## Exercise aim
Restate word for word every line from the one containing "##### Status: 400 Invalid OTP" to the last line of the records below.

Stored data:
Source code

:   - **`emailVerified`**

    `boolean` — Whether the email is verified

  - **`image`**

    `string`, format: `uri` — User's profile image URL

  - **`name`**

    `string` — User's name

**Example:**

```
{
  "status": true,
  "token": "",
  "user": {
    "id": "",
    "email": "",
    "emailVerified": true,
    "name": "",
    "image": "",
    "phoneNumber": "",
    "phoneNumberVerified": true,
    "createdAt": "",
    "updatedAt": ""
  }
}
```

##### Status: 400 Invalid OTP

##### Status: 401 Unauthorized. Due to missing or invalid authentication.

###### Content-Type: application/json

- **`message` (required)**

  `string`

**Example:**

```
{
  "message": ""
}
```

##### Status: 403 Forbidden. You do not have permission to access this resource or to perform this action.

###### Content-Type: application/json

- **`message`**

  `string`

## Result
##### Status: 400 Invalid OTP

##### Status: 401 Unauthorized. Due to missing or invalid authentication.

###### Content-Type: application/json

- **`message` (required)**

  `string`

**Example:**

```
{
  "message": ""
}
```

##### Status: 403 Forbidden. You do not have permission to access this resource or to perform this action.

###### Content-Type: application/json

- **`message`**

  `string`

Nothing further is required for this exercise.